Will A Drinking Glass Shatter In Oven?

Decorating By jlh Updated 26 Mar 2009 , 8:53pm by majka_ze

jlh Posted 26 Mar 2009 , 7:01pm
post #1 of 10

I'm trying to make these hamburger cupcakes. I've Pm'd the person, but just haven't heard back yet. I want the rounded tops, so I'm thinking about baking the batter in a drinking glass I have. It's got a smooth, rounded bottom, that is just about the perfect size. Have you ever heard of "regular glass" shattering in the oven? 350 degrees? I don't know if it's safe to use non-bake glassware? I don't want to cause an accident. Anyone have any experience? Thanks.


9 replies
aswartzw Posted 26 Mar 2009 , 7:23pm
post #2 of 10

You can cut the tops off of cupcakes. That's how I've down it. And, yes, you can bake in glasses or mugs.
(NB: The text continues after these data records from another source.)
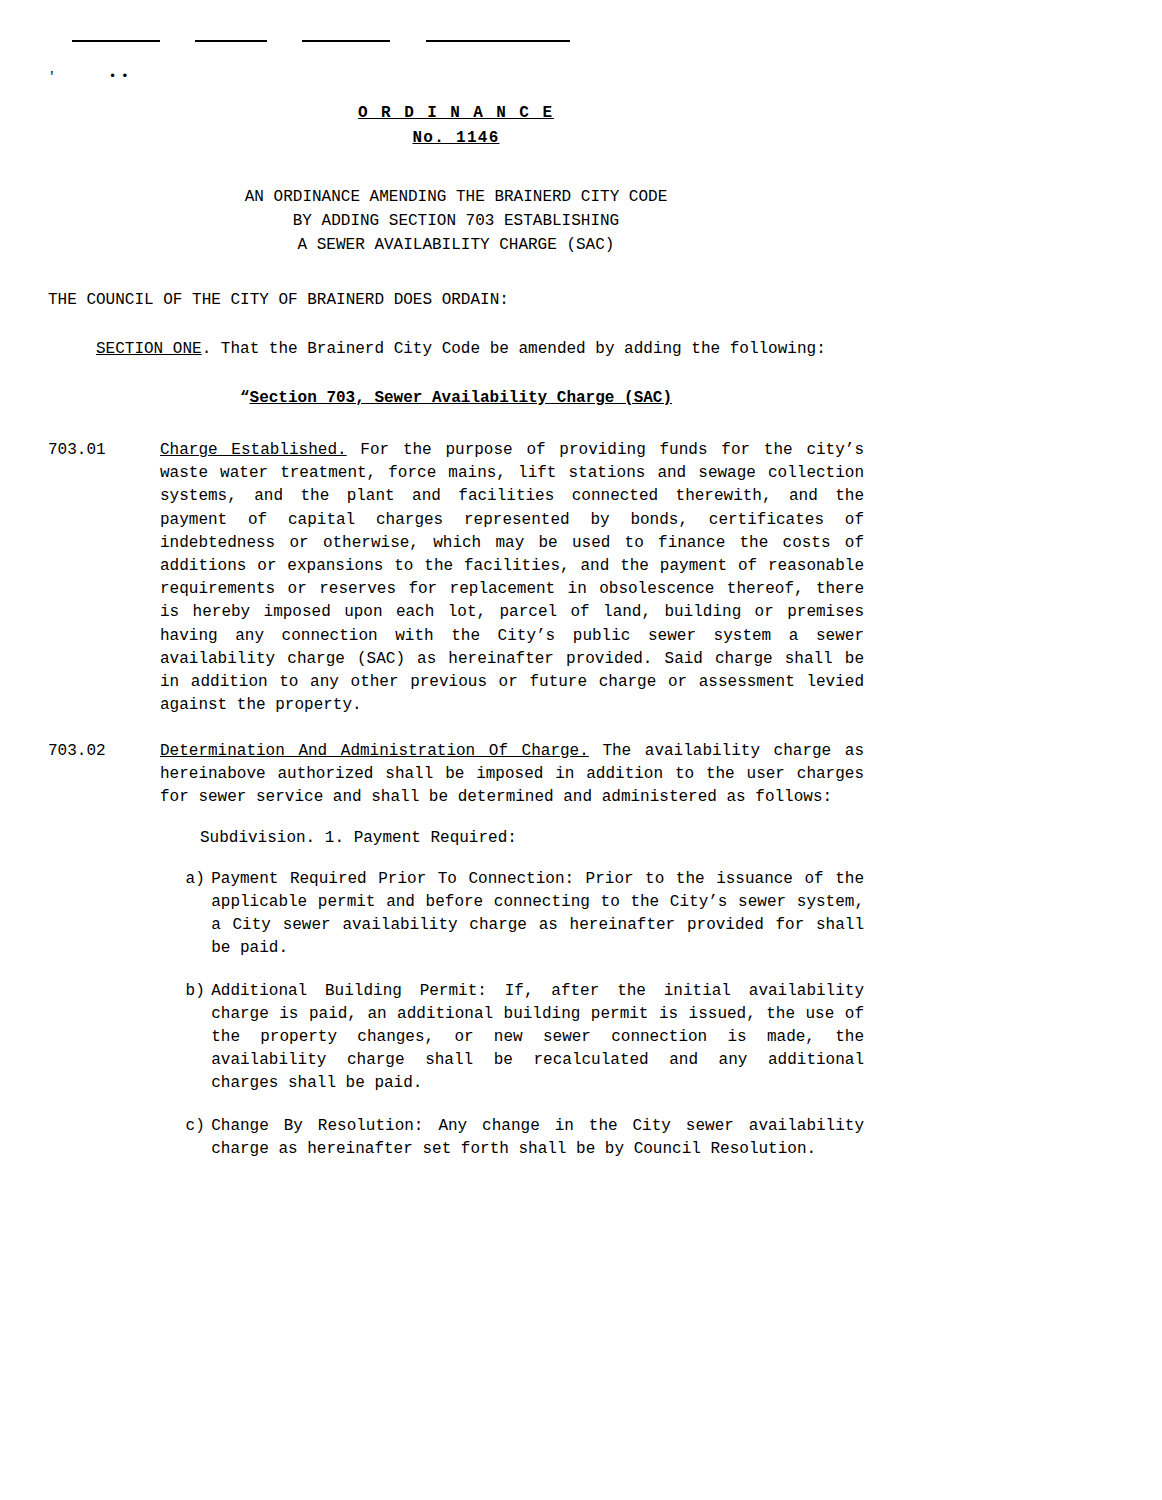′ ••
O R D I N A N C E
No. 1146
AN ORDINANCE AMENDING THE BRAINERD CITY CODE BY ADDING SECTION 703 ESTABLISHING A SEWER AVAILABILITY CHARGE (SAC)
THE COUNCIL OF THE CITY OF BRAINERD DOES ORDAIN:
SECTION ONE. That the Brainerd City Code be amended by adding the following:
“Section 703, Sewer Availability Charge (SAC)
703.01
Charge Established. For the purpose of providing funds for the city’s waste water treatment, force mains, lift stations and sewage collection systems, and the plant and facilities connected therewith, and the payment of capital charges represented by bonds, certificates of indebtedness or otherwise, which may be used to finance the costs of additions or expansions to the facilities, and the payment of reasonable requirements or reserves for replacement in obsolescence thereof, there is hereby imposed upon each lot, parcel of land, building or premises having any connection with the City’s public sewer system a sewer availability charge (SAC) as hereinafter provided. Said charge shall be in addition to any other previous or future charge or assessment levied against the property.
703.02
Determination And Administration Of Charge. The availability charge as hereinabove authorized shall be imposed in addition to the user charges for sewer service and shall be determined and administered as follows:
Subdivision. 1. Payment Required:
a) Payment Required Prior To Connection: Prior to the issuance of the applicable permit and before connecting to the City’s sewer system, a City sewer availability charge as hereinafter provided for shall be paid.
b) Additional Building Permit: If, after the initial availability charge is paid, an additional building permit is issued, the use of the property changes, or new sewer connection is made, the availability charge shall be recalculated and any additional charges shall be paid.
c) Change By Resolution: Any change in the City sewer availability charge as hereinafter set forth shall be by Council Resolution.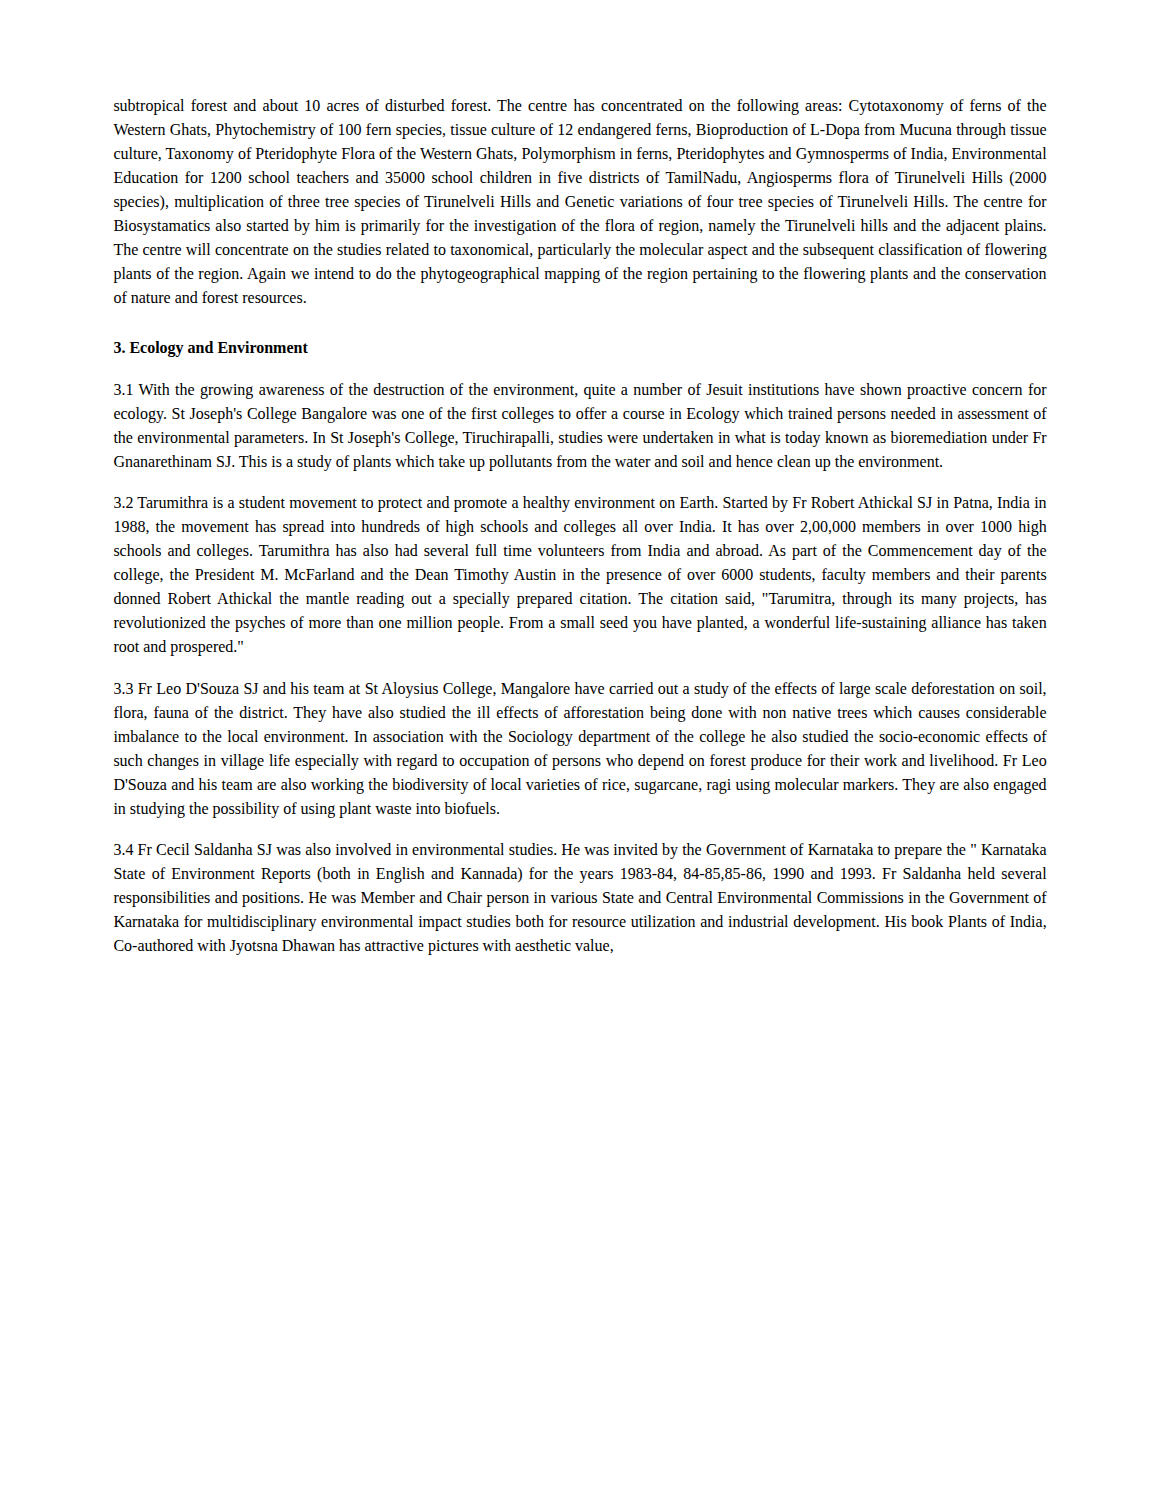subtropical forest and about 10 acres of disturbed forest. The centre has concentrated on the following areas: Cytotaxonomy of ferns of the Western Ghats, Phytochemistry of 100 fern species, tissue culture of 12 endangered ferns, Bioproduction of L-Dopa from Mucuna through tissue culture, Taxonomy of Pteridophyte Flora of the Western Ghats, Polymorphism in ferns, Pteridophytes and Gymnosperms of India, Environmental Education for 1200 school teachers and 35000 school children in five districts of TamilNadu, Angiosperms flora of Tirunelveli Hills (2000 species), multiplication of three tree species of Tirunelveli Hills and Genetic variations of four tree species of Tirunelveli Hills. The centre for Biosystamatics also started by him is primarily for the investigation of the flora of region, namely the Tirunelveli hills and the adjacent plains. The centre will concentrate on the studies related to taxonomical, particularly the molecular aspect and the subsequent classification of flowering plants of the region. Again we intend to do the phytogeographical mapping of the region pertaining to the flowering plants and the conservation of nature and forest resources.
3. Ecology and Environment
3.1 With the growing awareness of the destruction of the environment, quite a number of Jesuit institutions have shown proactive concern for ecology. St Joseph's College Bangalore was one of the first colleges to offer a course in Ecology which trained persons needed in assessment of the environmental parameters. In St Joseph's College, Tiruchirapalli, studies were undertaken in what is today known as bioremediation under Fr Gnanarethinam SJ. This is a study of plants which take up pollutants from the water and soil and hence clean up the environment.
3.2 Tarumithra is a student movement to protect and promote a healthy environment on Earth. Started by Fr Robert Athickal SJ in Patna, India in 1988, the movement has spread into hundreds of high schools and colleges all over India. It has over 2,00,000 members in over 1000 high schools and colleges. Tarumithra has also had several full time volunteers from India and abroad. As part of the Commencement day of the college, the President M. McFarland and the Dean Timothy Austin in the presence of over 6000 students, faculty members and their parents donned Robert Athickal the mantle reading out a specially prepared citation. The citation said, "Tarumitra, through its many projects, has revolutionized the psyches of more than one million people. From a small seed you have planted, a wonderful life-sustaining alliance has taken root and prospered."
3.3 Fr Leo D'Souza SJ and his team at St Aloysius College, Mangalore have carried out a study of the effects of large scale deforestation on soil, flora, fauna of the district. They have also studied the ill effects of afforestation being done with non native trees which causes considerable imbalance to the local environment. In association with the Sociology department of the college he also studied the socio-economic effects of such changes in village life especially with regard to occupation of persons who depend on forest produce for their work and livelihood. Fr Leo D'Souza and his team are also working the biodiversity of local varieties of rice, sugarcane, ragi using molecular markers. They are also engaged in studying the possibility of using plant waste into biofuels.
3.4 Fr Cecil Saldanha SJ was also involved in environmental studies. He was invited by the Government of Karnataka to prepare the " Karnataka State of Environment Reports (both in English and Kannada) for the years 1983-84, 84-85,85-86, 1990 and 1993. Fr Saldanha held several responsibilities and positions. He was Member and Chair person in various State and Central Environmental Commissions in the Government of Karnataka for multidisciplinary environmental impact studies both for resource utilization and industrial development. His book Plants of India, Co-authored with Jyotsna Dhawan has attractive pictures with aesthetic value,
cleghorn Posted 26 Mar 2009 , 7:29pm
post #3 of 10

good to know!!Thanks

ziggytarheel Posted 26 Mar 2009 , 7:37pm
post #4 of 10

My only concern would be if there happens to be a little air bubble in the glass. Wouldn't it shatter as the air expands?

artscallion Posted 26 Mar 2009 , 7:39pm
post #5 of 10

I'm going to disagree with this. SOME mugs and glasses are oven safe. But MOST are not. Mugs are more likely to be oven safe and may indicate this underneath. Drinking glasses are likely to shatter under the temperature change unless they are made for this purpose, like pyrex.

luv_to_decorate Posted 26 Mar 2009 , 7:50pm
post #6 of 10

Yes, a drinking glass will shatter in the oven. Even most glass coffee cups are not meant to go in the oven. Have you thought about using a pyrex type mixing bowl or a stainless steel bowl for the overn?

They have that rounded bottom.

KoryAK Posted 26 Mar 2009 , 7:52pm
post #7 of 10

ditto pp

aswartzw Posted 26 Mar 2009 , 8:32pm
post #8 of 10

Now that I think about it, no, I agree with the others.

dsilvest Posted 26 Mar 2009 , 8:50pm
post #9 of 10

Try baking the burgers in a parchment lined tin can. After it has baked it should just pop out. If not, open the other end and push it through.
Cut the cooled "cake" into thick slices and you will have your burgers.

majka_ze Posted 26 Mar 2009 , 8:53pm
post #10 of 10

Well, I do bake in glasses. But it is the thicker, cheap glass you can see often in a school cafeteria here. It has the thickness of a pyrex glass. I am afraid to try thin glass.

Even so, I set it on a round or rectangular pan and manipulate this pan only - set it with this pan in oven, take it on this pan out, cool it still in this pan. Most problems come from quick temperature changes and I hope this way I get little bit of leeway. And should one glass shatter, the pan would still hold the batter and the shards.

Better way would be to make "homemade pan" from alu-foil. Take your glass as form, three or four layers of heavy foil, mold it around for the pan, roll the edge. It is somewhat flimsy, but you can even bake regular sized cake in such pan.